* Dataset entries
----------
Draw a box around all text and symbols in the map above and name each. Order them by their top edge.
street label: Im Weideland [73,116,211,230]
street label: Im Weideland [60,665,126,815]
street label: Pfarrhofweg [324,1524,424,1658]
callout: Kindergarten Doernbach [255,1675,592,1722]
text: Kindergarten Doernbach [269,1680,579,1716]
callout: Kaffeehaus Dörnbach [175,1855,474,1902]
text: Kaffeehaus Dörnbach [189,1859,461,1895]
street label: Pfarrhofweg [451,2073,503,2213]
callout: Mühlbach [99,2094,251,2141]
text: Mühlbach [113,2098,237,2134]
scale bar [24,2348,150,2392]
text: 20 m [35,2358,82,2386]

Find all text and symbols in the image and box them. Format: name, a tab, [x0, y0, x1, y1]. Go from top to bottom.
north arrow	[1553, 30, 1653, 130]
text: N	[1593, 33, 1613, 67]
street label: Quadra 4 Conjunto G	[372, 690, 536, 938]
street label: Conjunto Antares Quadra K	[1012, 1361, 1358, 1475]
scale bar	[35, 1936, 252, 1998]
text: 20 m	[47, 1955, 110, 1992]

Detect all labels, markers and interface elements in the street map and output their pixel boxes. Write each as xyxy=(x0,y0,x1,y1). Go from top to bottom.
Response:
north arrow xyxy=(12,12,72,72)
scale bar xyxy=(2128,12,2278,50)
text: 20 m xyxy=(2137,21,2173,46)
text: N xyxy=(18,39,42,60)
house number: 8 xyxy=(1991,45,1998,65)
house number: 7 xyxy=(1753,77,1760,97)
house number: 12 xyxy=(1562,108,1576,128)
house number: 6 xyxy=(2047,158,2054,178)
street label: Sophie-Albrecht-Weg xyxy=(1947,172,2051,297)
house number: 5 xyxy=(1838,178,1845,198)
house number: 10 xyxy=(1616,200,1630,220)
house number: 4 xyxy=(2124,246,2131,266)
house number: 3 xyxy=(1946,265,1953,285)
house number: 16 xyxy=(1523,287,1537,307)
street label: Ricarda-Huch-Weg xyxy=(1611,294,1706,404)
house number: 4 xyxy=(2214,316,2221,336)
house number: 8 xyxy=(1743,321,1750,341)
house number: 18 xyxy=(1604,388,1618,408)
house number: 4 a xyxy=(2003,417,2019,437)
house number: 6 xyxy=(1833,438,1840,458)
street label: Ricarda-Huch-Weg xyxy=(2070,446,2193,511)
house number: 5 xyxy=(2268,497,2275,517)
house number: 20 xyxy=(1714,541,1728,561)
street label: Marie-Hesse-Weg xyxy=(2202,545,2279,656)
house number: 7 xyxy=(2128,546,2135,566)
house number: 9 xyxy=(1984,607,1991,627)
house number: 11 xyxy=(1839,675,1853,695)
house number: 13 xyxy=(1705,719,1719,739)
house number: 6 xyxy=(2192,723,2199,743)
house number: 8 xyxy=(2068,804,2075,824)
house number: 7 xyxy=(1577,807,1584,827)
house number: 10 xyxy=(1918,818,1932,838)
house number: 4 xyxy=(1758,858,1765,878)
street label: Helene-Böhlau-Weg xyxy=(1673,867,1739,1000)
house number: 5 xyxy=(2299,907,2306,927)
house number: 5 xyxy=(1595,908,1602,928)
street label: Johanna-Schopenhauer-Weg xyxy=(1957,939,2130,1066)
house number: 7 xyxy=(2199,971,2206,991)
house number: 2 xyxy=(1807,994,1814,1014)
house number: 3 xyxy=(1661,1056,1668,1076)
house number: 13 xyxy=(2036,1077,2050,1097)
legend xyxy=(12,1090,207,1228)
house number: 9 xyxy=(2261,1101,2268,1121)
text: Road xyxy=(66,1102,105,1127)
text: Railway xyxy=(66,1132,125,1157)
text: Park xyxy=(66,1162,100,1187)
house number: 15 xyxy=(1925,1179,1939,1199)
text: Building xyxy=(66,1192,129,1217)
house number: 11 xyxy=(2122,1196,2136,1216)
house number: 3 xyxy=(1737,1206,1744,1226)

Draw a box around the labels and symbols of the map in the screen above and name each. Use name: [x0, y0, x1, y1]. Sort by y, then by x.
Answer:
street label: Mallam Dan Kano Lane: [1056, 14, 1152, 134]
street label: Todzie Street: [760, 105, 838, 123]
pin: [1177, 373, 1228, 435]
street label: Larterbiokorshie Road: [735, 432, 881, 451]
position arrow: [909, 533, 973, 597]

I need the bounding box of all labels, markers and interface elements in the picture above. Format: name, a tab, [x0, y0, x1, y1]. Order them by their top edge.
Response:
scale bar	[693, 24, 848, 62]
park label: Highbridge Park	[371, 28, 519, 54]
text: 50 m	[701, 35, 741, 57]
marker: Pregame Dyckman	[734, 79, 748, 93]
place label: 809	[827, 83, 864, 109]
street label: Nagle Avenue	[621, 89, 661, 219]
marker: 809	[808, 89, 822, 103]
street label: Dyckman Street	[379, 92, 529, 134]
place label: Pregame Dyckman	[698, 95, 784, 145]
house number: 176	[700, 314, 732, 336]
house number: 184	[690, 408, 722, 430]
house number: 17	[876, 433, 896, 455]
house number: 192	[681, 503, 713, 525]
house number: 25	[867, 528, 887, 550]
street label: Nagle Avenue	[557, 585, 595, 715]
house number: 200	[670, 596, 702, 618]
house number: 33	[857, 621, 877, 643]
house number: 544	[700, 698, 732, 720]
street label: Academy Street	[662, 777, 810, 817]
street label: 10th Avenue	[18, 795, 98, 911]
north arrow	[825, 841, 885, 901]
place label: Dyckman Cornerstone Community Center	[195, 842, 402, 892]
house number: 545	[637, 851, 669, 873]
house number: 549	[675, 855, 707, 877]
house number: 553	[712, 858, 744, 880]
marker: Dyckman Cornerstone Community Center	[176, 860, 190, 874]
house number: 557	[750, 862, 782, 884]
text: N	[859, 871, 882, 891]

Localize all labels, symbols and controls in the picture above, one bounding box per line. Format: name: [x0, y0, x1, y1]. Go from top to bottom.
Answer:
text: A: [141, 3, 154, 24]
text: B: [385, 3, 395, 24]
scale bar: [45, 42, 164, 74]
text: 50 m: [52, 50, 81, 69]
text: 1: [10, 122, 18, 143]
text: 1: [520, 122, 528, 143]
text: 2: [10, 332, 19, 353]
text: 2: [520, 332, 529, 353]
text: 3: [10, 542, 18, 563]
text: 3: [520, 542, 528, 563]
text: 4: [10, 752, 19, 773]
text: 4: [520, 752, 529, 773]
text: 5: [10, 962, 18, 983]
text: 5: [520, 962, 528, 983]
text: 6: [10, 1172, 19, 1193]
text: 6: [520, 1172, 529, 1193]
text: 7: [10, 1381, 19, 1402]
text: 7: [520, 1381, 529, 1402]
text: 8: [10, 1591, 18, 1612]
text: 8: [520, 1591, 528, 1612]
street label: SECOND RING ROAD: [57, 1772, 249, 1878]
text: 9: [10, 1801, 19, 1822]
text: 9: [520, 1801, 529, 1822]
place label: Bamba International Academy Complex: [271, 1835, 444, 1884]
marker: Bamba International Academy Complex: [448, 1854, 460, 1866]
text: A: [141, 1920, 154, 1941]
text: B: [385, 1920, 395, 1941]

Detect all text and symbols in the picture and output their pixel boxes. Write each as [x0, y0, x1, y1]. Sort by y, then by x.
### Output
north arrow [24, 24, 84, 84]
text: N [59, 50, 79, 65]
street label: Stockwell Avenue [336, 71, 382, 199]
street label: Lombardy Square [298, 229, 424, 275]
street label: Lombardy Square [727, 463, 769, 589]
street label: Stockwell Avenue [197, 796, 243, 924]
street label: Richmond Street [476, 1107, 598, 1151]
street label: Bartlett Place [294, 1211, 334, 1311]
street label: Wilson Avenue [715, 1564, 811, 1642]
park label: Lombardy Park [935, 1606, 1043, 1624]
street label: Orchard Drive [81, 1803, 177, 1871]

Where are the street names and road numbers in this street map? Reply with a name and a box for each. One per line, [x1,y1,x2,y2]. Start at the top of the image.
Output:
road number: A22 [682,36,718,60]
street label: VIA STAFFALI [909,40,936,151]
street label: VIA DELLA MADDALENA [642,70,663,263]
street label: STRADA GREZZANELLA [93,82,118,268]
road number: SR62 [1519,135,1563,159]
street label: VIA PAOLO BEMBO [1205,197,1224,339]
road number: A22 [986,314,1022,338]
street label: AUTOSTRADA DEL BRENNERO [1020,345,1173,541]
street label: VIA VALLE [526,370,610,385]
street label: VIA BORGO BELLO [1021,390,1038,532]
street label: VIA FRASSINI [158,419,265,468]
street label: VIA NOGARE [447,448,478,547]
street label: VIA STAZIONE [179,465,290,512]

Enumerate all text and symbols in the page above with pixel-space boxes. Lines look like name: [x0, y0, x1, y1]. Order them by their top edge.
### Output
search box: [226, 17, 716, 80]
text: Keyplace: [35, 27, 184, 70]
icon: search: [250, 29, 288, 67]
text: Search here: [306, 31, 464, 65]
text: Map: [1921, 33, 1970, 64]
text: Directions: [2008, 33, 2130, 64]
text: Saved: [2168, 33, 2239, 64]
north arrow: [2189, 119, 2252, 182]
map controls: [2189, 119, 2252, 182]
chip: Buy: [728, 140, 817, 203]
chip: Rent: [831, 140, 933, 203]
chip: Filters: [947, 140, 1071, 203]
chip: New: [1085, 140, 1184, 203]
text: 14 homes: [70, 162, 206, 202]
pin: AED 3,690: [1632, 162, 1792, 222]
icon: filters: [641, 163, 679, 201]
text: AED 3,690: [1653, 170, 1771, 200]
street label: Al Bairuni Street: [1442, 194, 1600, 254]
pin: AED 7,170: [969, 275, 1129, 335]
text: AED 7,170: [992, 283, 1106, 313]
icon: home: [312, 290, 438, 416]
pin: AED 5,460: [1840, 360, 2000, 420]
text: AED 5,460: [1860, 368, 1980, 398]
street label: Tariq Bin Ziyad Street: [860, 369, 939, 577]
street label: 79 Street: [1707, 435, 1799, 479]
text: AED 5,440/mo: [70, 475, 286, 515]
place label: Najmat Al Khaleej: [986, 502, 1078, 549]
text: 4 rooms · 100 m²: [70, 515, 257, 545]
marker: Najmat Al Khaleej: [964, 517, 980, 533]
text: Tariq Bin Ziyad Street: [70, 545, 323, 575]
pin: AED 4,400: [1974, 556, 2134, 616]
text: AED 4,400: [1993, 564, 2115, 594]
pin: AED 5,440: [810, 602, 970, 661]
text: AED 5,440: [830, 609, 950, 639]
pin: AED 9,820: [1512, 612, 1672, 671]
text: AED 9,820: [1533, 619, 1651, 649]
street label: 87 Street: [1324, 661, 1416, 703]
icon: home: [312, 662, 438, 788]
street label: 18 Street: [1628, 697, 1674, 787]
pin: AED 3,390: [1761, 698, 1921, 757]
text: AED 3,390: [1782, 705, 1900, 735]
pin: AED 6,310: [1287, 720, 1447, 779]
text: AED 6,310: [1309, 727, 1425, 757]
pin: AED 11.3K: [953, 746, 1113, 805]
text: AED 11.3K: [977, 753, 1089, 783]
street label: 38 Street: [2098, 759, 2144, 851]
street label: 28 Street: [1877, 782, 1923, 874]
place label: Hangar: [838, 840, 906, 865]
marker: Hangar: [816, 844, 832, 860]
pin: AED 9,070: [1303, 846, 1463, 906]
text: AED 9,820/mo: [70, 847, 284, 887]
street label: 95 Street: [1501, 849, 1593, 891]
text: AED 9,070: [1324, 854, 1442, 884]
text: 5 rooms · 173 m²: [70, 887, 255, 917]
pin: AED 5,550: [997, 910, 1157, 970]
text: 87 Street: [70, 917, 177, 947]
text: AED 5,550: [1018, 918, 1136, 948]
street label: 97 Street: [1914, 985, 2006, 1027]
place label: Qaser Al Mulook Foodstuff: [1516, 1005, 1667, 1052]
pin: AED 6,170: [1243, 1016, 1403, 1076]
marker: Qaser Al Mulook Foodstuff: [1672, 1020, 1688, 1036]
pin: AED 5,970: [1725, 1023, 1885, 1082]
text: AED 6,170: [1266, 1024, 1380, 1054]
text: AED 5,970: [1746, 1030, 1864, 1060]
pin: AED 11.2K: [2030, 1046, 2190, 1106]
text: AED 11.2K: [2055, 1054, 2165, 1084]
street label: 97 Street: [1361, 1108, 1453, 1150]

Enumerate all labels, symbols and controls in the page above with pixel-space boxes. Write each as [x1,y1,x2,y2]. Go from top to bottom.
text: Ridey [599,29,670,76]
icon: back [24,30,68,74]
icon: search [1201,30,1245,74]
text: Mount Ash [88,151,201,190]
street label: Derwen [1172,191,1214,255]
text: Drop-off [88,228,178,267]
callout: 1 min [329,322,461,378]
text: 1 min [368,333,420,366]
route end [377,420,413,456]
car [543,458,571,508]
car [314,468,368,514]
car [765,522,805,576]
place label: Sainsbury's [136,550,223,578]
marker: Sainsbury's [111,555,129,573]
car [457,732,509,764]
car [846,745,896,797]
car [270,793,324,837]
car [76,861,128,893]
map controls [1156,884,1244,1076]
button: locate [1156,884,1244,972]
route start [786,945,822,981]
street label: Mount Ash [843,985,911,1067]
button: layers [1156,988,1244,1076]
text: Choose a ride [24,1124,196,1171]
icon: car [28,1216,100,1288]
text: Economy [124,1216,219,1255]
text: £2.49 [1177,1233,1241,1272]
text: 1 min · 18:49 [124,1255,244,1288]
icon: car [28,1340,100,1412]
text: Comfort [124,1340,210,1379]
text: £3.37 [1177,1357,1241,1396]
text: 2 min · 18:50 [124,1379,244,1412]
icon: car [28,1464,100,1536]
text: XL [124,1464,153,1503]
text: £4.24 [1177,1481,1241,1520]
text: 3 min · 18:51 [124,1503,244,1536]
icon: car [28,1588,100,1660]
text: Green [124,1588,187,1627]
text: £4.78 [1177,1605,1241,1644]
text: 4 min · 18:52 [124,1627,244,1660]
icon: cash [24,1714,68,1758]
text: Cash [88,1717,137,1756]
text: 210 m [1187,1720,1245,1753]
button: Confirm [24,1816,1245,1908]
----------
* What is needed
If a line above holds the string "them", copy it out.

* The answer
Draw a box around all text and symbols in the map above and name each. Order them by their top edge.
Find all text and symbols in the image and box them. Format: name, a tab, [x0, y0, x1, y1]. Go from top to bottom.
I need the bounding box of all labels, markers and interface elements in the picture above. Format: name, a tab, [x0, y0, x1, y1]. Order them by their top edge.
Enumerate all text and symbols in the page above with pixel-space boxes. Lines look like name: [x0, y0, x1, y1]. Order them by their top edge.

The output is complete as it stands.